Great signing that could be a HUGE upgrade to our run defense.

I have total confidence that Saleh will maximize his strengths and minimize his weaknesses.

The comparison to Maye is hard because of Maye’s small sample size, and yet Maye was asked to cover guys in the slot or out wide less often than Whitehead. If you need a Safety to cover someone, just make it be Joyner. Yet despite the fact that Joyner didn’t even play last year, they still didn’t ask Maye to cover off the line that often.

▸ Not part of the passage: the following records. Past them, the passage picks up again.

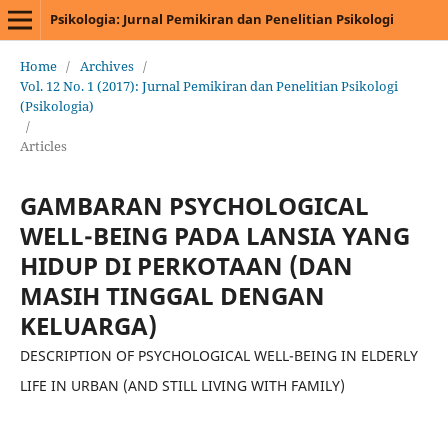
Psikologia: Jurnal Pemikiran dan Penelitian Psikologi
Home
/
Archives
/
Vol. 12 No. 1 (2017): Jurnal Pemikiran dan Penelitian Psikologi
(Psikologia)
/
Articles
GAMBARAN PSYCHOLOGICAL
WELL-BEING PADA LANSIA YANG
HIDUP DI PERKOTAAN (DAN
MASIH TINGGAL DENGAN
KELUARGA)
DESCRIPTION OF PSYCHOLOGICAL WELL-BEING IN ELDERLY
LIFE IN URBAN (AND STILL LIVING WITH FAMILY)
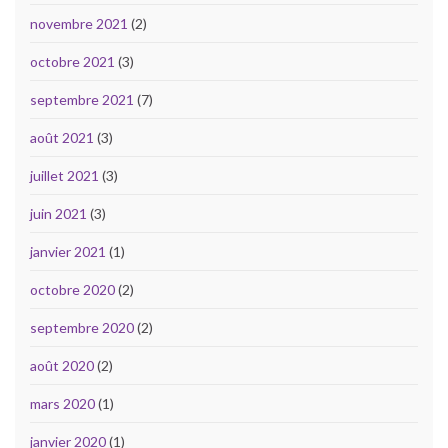
novembre 2021
(2)
octobre 2021
(3)
septembre 2021
(7)
août 2021
(3)
juillet 2021
(3)
juin 2021
(3)
janvier 2021
(1)
octobre 2020
(2)
septembre 2020
(2)
août 2020
(2)
mars 2020
(1)
janvier 2020
(1)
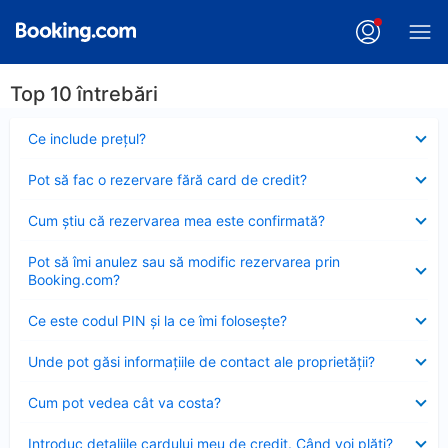
Top 10 întrebări
Element
Ce include preţul?
închis
Element
Pot să fac o rezervare fără card de credit?
închis
Element
Cum ştiu că rezervarea mea este confirmată?
închis
Element
Pot să îmi anulez sau să modific rezervarea prin
închis
Booking.com?
Element
Ce este codul PIN şi la ce îmi foloseşte?
închis
Element
Unde pot găsi informațiile de contact ale proprietății?
închis
Element
Cum pot vedea cât va costa?
închis
Element
Introduc detaliile cardului meu de credit. Când voi plăti?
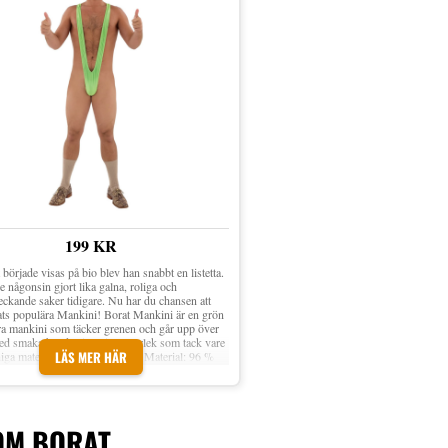
199 KR
började visas på bio blev han snabbt en listetta.
 någonsin gjort lika galna, roliga och
ckande saker tidigare. Nu har du chansen att
ts populära Mankini! Borat Mankini är en grön
a mankini som täcker grenen och går upp över
ed smaka band. Finns i en storlek som tack vare
LÄS MER HÄR
higa materialet passar de flesta. Material: 96 %
, 4 % elastan Foder: 100 % polyester Endast
Säljs styckvis Storlek: One size (vuxenstorlek)
OM BORAT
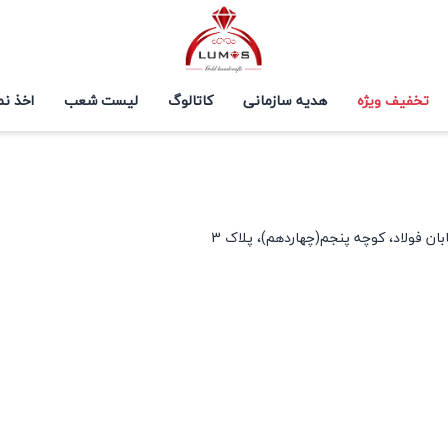
تخفیف ویژه
هدیه سازمانی
کاتالوگ
لیست شعب
اخذ نم
ان فولاد، کوچه پنجم(چهاردهم)، پلاک 3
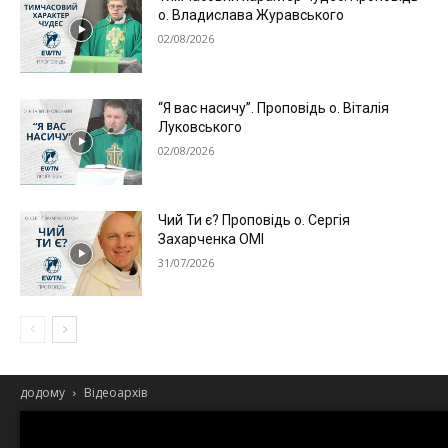
о. Владислава Журавського
02/08/2026
“Я вас насичу”. Проповідь о. Віталія
Луковського
02/08/2026
Чий Ти є? Проповідь о. Сергія
Захарченка ОМІ
31/07/2026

Whitehead and Reed, along with Kayvon Thibs, and maybe Chad Muma are going to transform our defense.

Daniel Johnston
2 years ago

It would be nothing short of miraculous if kayvon thibs was so dominant that he somehow transformed the Jets defense as well as his own! 😆🤣

2 years ago

It didn’t go unnoticed that Ashtyn Davis was wandering around the secondary aimlessly and wouldn’t know a good tackling angle if is was the only direction he could run. It wouldn’t be hard to get someone better but I think the important thing happenig with Whitehead and all of the other FA’s, is they fit the system. They are getting guys who can be very successful with what they are asked to do. I like this move, watch his presser, clearly he is a team guy looking forward to contributing to the group.

2 years ago

Definitely excited to see him in action based on this profile. Surprised that he missed so many tackles. He looked like a sure tackler on film I saw. I wonder if he they are plays where he forced the runner into other teammates or if they were true whiffs.

Daniel Johnston
2 years ago
Reply to  hh11212

Oh there true whiffs. They wouldn’t count as missed tackles if he was containing his area and forcing the ball handler to take a different route. Every hard hitter has their fair share of misses though. This dude is a MAN at safety who looks to send a message with every hit and every defense needs guys like Whitehead. I can’t wait to see what he looks like playing under Robert Saleh.

2 years ago

I don’t think it matters if someone else makes the tackle, although I do agree hard hitters miss some tackles.